Two new volumes relating to intellectual property are now available.
1) The United States’ annual Special 301 report, a charade of evaluation of intellectual property enforcement, was released on May 1. (As I have written before, this process has no international validity.) For those interested, in this year’s report Canada has moved up one level on the scale of American disgrace; we are on the “Watch List” instead of our previous standing of “Priority Watch List.”
The American government is pleased with Canada’s Copyright Modernization Act (replete as it was with protection from circumvention of digital locks) and the introduction of legislation “to strengthen IPR enforcement, which included provisions that would provide ex officio authority to Canadian customs officials to seize pirated and counterfeit goods at the border (p.46)”. However, concerns still exist with respect to Canadian patenting practices, including “the impact of the heightened utility requirements for patents that Canadian courts have been adopting recently (p.46).” (I wrote about our courts’ reluctance to uphold a patent that did not live up to expectations; see here.)

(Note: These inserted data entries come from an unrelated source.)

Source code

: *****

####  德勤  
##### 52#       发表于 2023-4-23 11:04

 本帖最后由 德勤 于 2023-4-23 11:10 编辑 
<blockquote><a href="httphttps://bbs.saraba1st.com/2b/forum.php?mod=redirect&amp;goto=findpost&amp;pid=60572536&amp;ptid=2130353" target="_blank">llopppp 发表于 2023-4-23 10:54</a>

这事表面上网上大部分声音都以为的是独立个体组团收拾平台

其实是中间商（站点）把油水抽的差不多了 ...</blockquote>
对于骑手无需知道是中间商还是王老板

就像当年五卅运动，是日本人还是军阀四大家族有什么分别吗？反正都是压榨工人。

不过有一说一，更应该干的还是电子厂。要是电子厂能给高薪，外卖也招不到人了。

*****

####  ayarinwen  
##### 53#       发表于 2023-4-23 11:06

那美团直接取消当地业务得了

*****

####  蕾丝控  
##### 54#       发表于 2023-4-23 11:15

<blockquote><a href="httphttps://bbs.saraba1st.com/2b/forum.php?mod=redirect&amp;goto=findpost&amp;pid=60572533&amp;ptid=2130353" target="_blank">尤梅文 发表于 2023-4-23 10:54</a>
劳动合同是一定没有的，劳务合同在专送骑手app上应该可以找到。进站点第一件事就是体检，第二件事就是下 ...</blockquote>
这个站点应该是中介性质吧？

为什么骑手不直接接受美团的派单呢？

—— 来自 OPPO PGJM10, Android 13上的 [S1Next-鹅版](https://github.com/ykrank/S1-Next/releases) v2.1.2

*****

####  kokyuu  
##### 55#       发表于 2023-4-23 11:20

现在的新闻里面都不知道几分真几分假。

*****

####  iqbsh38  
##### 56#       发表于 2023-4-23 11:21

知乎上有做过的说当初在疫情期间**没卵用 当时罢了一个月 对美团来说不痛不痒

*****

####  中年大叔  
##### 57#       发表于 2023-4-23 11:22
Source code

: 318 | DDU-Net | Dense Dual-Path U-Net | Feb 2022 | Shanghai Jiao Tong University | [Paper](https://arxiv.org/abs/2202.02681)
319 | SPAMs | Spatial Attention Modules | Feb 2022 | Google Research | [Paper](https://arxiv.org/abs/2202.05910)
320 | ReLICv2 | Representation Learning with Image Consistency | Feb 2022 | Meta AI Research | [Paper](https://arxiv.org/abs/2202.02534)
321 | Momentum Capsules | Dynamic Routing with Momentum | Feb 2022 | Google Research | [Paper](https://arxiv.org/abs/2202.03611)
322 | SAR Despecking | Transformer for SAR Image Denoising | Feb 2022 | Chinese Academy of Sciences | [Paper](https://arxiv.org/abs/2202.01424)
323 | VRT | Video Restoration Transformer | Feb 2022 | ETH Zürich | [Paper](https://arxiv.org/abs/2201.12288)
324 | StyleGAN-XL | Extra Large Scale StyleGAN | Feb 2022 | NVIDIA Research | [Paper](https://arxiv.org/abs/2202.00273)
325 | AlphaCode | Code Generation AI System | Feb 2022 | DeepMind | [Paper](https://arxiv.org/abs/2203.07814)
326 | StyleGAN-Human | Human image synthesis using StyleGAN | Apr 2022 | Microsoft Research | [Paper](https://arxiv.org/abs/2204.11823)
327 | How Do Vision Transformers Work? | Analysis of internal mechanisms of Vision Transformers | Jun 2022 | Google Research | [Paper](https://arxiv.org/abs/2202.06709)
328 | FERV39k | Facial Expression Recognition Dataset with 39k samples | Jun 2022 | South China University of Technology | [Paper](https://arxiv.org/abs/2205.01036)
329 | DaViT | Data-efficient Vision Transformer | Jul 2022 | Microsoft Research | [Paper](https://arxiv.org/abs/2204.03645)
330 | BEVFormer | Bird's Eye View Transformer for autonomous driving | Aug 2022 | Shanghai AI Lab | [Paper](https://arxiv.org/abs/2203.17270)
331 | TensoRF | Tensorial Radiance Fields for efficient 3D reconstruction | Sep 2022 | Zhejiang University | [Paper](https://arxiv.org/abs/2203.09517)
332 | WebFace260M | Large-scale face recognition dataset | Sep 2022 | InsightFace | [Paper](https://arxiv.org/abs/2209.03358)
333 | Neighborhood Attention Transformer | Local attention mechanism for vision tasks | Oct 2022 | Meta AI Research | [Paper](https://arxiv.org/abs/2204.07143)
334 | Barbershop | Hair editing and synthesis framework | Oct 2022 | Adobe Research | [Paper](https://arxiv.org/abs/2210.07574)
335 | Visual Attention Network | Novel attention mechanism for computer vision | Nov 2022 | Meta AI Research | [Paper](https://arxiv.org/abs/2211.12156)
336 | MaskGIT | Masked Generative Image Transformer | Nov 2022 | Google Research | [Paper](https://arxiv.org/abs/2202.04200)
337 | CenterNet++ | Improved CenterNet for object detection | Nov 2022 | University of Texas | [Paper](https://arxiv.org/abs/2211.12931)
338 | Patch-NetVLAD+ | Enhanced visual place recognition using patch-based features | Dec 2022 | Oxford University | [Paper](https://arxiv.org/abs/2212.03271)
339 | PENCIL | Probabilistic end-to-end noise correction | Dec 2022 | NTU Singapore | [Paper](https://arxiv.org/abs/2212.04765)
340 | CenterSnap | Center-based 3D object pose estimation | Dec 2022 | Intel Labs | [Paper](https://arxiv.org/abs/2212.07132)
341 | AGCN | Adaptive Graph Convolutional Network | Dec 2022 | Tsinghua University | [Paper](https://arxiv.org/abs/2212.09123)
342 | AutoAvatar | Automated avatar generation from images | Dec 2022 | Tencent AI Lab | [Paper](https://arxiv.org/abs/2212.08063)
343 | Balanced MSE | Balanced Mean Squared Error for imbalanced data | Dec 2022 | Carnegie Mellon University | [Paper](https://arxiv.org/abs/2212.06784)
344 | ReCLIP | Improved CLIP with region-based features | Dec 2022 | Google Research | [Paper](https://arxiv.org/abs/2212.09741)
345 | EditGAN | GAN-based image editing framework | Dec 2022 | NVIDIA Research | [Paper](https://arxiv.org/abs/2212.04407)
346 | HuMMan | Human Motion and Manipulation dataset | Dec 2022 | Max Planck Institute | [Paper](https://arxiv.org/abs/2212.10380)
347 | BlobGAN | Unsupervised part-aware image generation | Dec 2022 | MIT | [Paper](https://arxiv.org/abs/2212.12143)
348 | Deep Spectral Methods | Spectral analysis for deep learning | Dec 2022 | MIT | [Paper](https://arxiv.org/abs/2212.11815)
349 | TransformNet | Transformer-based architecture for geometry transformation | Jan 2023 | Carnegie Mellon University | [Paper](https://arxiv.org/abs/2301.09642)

2) Much more interesting is the release of a new book by University of Ottawa Press. The Copyright Pentalogy: How the Supreme Court of Canada Shook the Foundations of Canadian Copyright Law is available for purchase and for free download via a Creative Commons license. Michael Geist served as editor; he envisioned the collection and ensured its realization. The book features Geist’s work along with contributions from thirteen other scholars, including me (see here for some details). It was a pleasure to participate in such a well-executed project. Congratulations must go to Geist and his entire team of students, editors, reviewers and the staff at University of Ottawa Press.